The selling pressure originated on Wall Street. The Nasdaq suffered a weak start to July, with Micron Technology shedding more than 10% in a single session despite being up 260% year-to-date. Nvidia and Broadcom also came under fire. The selloff was amplified by reports that Meta Platforms plans to monetise excess AI compute capacity as a cloud service — a potential warning that hyperscaler chip demand may be cooling. That narrative slammed into Seoul, dragging the Kospi down and triggering a market-wide trading halt as Samsung and SK Hynix took heavy losses. SK Hynix plunged 14.57% to 2,187,000 won.
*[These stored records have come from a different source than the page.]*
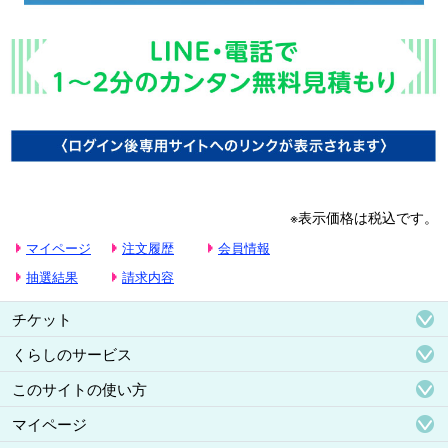
※表示価格は税込です。
マイページ
注文履歴
会員情報
抽選結果
請求内容
チケット
くらしのサービス
このサイトの使い方
マイページ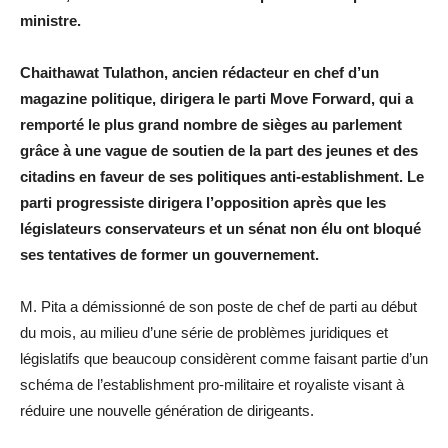
ministre.
Chaithawat Tulathon, ancien rédacteur en chef d’un
magazine politique, dirigera le parti Move Forward, qui a
remporté le plus grand nombre de sièges au parlement
grâce à une vague de soutien de la part des jeunes et des
citadins en faveur de ses politiques anti-establishment. Le
parti progressiste dirigera l’opposition après que les
législateurs conservateurs et un sénat non élu ont bloqué
ses tentatives de former un gouvernement.
M. Pita a démissionné de son poste de chef de parti au début
du mois, au milieu d’une série de problèmes juridiques et
législatifs que beaucoup considèrent comme faisant partie d’un
schéma de l’establishment pro-militaire et royaliste visant à
réduire une nouvelle génération de dirigeants.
Yet Samsung’s strategy committee appears undeterred. Beyond the price hike talks, the company is leaning into Korea’s massive government-backed semiconductor push. Seoul announced a national ecosystem project worth roughly 518 billion US dollars (800 trillion won), under which Samsung and SK Hynix will each build two new fabrication plants in the country’s southwest. Market reaction to the news was initially muted — Samsung fell 4.8% on the Monday of the announcement, as investors worried about the sheer scale of capital expenditure. But the overarching goal is clear: cement Korea’s position in the global AI arms race.
Should investors sell immediately? Or is it worth buying Samsung Electronics?
Friday’s rebound was as violent as Thursday’s crash. The Kospi logged one of its best daily gains of the year, led by chip stocks. The spike was so sharp that it triggered a “sidecar” mechanism — an automatic trading pause in the derivatives market designed to curb extreme moves. Institutional investors, sensing an overreaction, piled in at the lows. Retail traders, by contrast, took profits. Samsung closed the week down 8.84% over seven days, but the long-term picture remains deeply positive: the stock is up 141.36% since the start of the year, and 390.66% compared with the same period last year.
That resilience is reflected in the technicals. The current price sits 4.44% above its 50-day moving average of 296,350 won. The 52-week high of 374,500 won — reached on June 19 — is 17.36% away, but the annualised 30-day volatility of nearly 97% underscores just how nerve-racking the stock has become for short-term traders.
The next catalyst for the sector arrives on July 10, when SK Hynix begins trading American Depositary Receipts on the Nasdaq, giving US investors direct access to Korea’s second-largest chipmaker. For Samsung, all eyes are on formal confirmation of the DRAM price hike. If the 20% increase sticks, it would be a powerful signal that pricing power remains firmly in the hands of the memory oligopoly — and that this week’s whirlwind was just noise in a structural bull market.